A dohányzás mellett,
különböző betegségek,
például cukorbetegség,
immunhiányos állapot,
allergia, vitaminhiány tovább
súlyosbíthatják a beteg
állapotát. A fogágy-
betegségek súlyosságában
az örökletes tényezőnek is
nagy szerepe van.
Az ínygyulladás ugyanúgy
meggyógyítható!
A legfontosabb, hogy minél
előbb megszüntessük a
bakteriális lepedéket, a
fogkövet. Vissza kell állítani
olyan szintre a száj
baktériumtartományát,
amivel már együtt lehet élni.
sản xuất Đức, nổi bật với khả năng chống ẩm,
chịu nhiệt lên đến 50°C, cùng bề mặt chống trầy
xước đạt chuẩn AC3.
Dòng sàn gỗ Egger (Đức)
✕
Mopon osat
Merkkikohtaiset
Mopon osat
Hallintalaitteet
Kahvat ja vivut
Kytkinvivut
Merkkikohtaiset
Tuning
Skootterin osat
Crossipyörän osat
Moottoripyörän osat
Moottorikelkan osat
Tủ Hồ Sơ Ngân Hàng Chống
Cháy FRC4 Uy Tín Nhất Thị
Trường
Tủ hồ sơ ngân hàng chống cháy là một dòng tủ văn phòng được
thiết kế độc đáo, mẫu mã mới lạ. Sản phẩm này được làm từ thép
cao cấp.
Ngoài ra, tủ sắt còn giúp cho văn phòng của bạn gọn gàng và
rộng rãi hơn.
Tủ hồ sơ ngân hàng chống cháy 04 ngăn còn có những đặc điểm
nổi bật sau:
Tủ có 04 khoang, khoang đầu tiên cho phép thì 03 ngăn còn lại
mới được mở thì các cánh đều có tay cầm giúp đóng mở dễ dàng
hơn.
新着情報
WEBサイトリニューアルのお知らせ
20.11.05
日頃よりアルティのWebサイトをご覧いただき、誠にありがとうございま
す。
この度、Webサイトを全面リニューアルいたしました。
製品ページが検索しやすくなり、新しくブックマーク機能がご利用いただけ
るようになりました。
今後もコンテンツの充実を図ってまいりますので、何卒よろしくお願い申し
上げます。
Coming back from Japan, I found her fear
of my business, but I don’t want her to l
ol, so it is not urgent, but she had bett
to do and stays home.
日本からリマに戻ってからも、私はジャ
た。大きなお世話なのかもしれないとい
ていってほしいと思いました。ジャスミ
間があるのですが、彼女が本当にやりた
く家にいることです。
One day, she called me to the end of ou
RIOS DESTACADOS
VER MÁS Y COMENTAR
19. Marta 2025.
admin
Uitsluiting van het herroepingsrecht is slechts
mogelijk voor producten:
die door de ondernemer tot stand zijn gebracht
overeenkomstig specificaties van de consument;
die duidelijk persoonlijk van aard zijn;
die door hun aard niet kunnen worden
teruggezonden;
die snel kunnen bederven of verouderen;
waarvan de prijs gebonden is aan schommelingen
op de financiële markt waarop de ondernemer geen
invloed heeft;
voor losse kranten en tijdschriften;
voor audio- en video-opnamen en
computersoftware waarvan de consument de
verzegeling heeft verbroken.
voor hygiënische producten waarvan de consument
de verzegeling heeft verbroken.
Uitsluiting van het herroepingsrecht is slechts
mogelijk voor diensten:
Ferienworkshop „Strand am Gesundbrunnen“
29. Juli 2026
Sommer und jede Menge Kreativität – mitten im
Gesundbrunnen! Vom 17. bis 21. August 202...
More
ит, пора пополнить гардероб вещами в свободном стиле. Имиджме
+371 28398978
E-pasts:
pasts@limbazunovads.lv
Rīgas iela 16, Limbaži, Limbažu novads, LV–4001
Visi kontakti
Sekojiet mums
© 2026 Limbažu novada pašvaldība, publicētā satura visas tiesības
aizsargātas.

________

— EXERCISE GOAL —
Give the number of lines in the entries above that contain the string "door", and nothing more.

— RESPONSE —
2